Historians of previous pandemics and crises offered lessons on how to deal with COVID-19, write Linda Hantrais (LSE) and Susanne MacGregor (LSHTM), though they were not always heeded.
Crises test social institutions, including health systems. Even before countries were in a position to draw lessons from their own experience of the COVID pandemic or from countries elsewhere in the world that seemed to be faring better, historians proffered lessons from other global events about how to deal with crises and their aftermaths.

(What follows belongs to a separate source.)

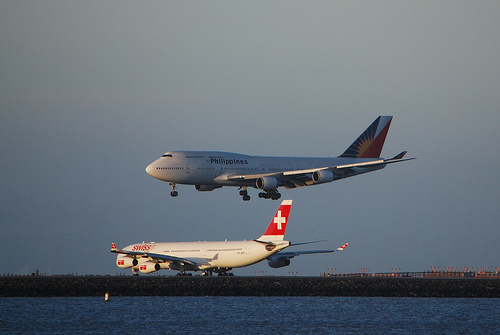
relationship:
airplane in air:
[143, 110, 423, 204] [1, 1, 499, 280]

In 2020, much of the public discussion about the epidemiology of COVID focused initially on the post-World War I Spanish flu pandemic. Experience with other diseases, such as smallpox, polio, HIV/AIDS, BSE, foot and mouth, swine flu, Ebola and SARS, also informed the debate. Common defining characteristics of pandemics were known to be their sudden emergence; the initial absence of cure; a high burden of illness and death; and gradual awareness of long-term effects such as disability. Historical studies have demonstrated that pandemics change how societies function, with consequences for both health and economies. Faced with crises, whether institutions survived or collapsed has depended on their resilience and their ability to adapt to new conditions. Whether lessons would be learnt from experience depended on pre-existing institutional arrangements and dominant sets of ideas, as well as the balance of political forces.

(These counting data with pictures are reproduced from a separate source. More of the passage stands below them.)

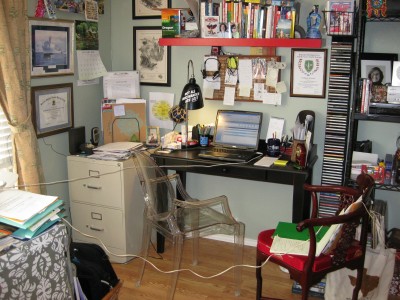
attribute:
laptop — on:
[195, 103, 266, 177]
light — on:
[173, 59, 206, 156]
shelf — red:
[161, 33, 338, 57]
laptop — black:
[195, 103, 274, 175]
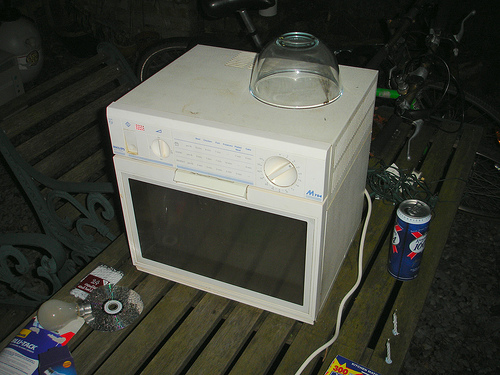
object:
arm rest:
[1, 140, 116, 258]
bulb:
[36, 293, 93, 330]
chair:
[100, 289, 270, 375]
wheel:
[400, 75, 500, 223]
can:
[385, 198, 436, 283]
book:
[68, 266, 123, 302]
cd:
[78, 282, 144, 333]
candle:
[391, 308, 399, 337]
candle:
[383, 338, 393, 364]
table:
[0, 39, 485, 374]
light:
[36, 296, 120, 332]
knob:
[261, 154, 301, 188]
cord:
[294, 187, 371, 375]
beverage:
[385, 197, 434, 282]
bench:
[3, 44, 134, 251]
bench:
[429, 145, 465, 192]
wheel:
[134, 43, 216, 84]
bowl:
[248, 25, 349, 110]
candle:
[391, 308, 403, 336]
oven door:
[109, 151, 323, 326]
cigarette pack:
[67, 263, 127, 305]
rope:
[390, 308, 402, 338]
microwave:
[103, 41, 381, 326]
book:
[0, 310, 84, 375]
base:
[80, 303, 95, 316]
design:
[406, 227, 429, 260]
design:
[390, 220, 404, 254]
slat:
[376, 108, 481, 373]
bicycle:
[128, 0, 499, 222]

The history of pandemics, and public health knowledge and experience, has shown
- the importance of global preparedness and adequate public spending
- the need for infrastructures of surveillance and rapid outbreak response
- the value of the standard public health strategy of tracing contacts and ensuring isolation
- the requirement for surge capacity in hospitals and healthcare services
- and the need for both national and community involvement as well as responses that are global.
Evidence from the most recent epidemics of SARS and MERS showed that the wearing of face coverings, physical distancing, hand hygiene and good ventilation can be effective public health measures in limiting transmission and that quick, short, and strict lockdowns can be most effective in containing the spread of the disease. While these measures were generally accepted in China and other Asian countries, they were not uniformly accepted and applied elsewhere.

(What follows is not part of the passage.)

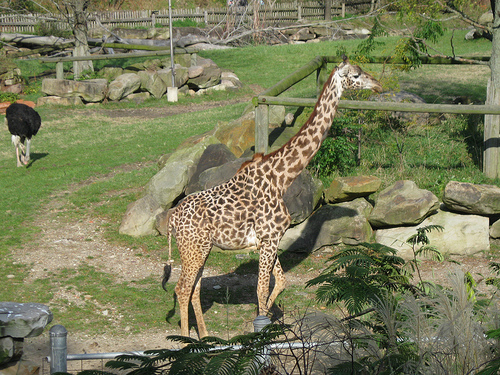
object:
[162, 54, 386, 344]
giraffe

Another feature identified in historical studies of pandemics has been the moralising of debate. Pandemics are found to be deeply political. Scientists cannot avoid being drawn into debates in the policy arena and in controversies about effective public health responses: the public as a whole, however defined, has to be involved. Experience has shown that the implementation of policies to deal with pandemics is complex, making coordination and partnership critical; a strong central state response is required, combined with active local involvement and good communication between different levels of governance and with the public at large.
Western-centrism may partly explain Western unpreparedness in the face of the pandemic
Teams of political scientists drew similar lessons to those of public health scholars from analysis of the long-term impact of another crisis: the 2008−09 global financial shock as experienced in Europe. They identified a deep-seated problem in achieving political consensus and cooperation, also applicable to the COVID pandemic, which was due not to technical obstacles but to the political infeasibility of adopting policy or institutional solutions.
Other political scientists identified four modes of learning in public policy in the context of the Brexit negotiations, which were ongoing when the public health crisis hit the UK. Learning through the first three modes proved highly dysfunctional when applied to Brexit, and the UK government was forced to rely on bargaining between competing factions, producing a highly political form of learning which stymied the development of a coherent Brexit strategy. By analysing Brexit ‘as a policy process’ rather than ‘a political event’, policy dynamics were shown to play an important role in shaping the political context within which they are located. In the case of the pandemic within the EU, it could be argued that all four modes of learning are relevant, particularly from a comparative perspective if the analysis of the policy process focuses on ‘endogenising accounts of macro political developments’.
Western countries were often accused of not learning lessons from East Asian countries such as South Korea, Singapore, Taiwan or Vietnam. These countries’ relative success in controlling the spread of COVID at its onset was widely attributed to their capacity to learn from previous experience of epidemics, their preparedness to deal with new threats to health, and public acceptance of the need to comply unquestioningly with stringent measures to contain the virus. The crisis brought urgent challenges that policymakers had to resolve under conditions of deep uncertainty: understanding the nature of the virus, improvising social distancing measures without evidence-based roadmaps, communicating with an anxious public, and preserving economic and social wellbeing. In 2020, few Western countries were economically, physically or politically as well equipped as some East Asian countries to meet the challenges of a public health pandemic. Another pertinent lesson from previous public health crises is that ‘we have managed to deal with disease-causing pathogens significantly better than with our entrenched prejudices’.
A key lesson that could have been drawn from recent scholarship is the danger of Western-centrism, which may partly explain Western unpreparedness in the face of the pandemic. The West was in danger from highly communicable diseases such as COVID in spite of its wealth and scientific knowledge because insufficient attention was paid to to these risks. Research and policy had shifted to non-communicable diseases such as diabetes and obesity. As it turned out, many of these diseases appeared to interact with SARS-COV-2 to increase vulnerability.
This post represents the views of the authors and not those of the COVID-19 blog, nor LSE.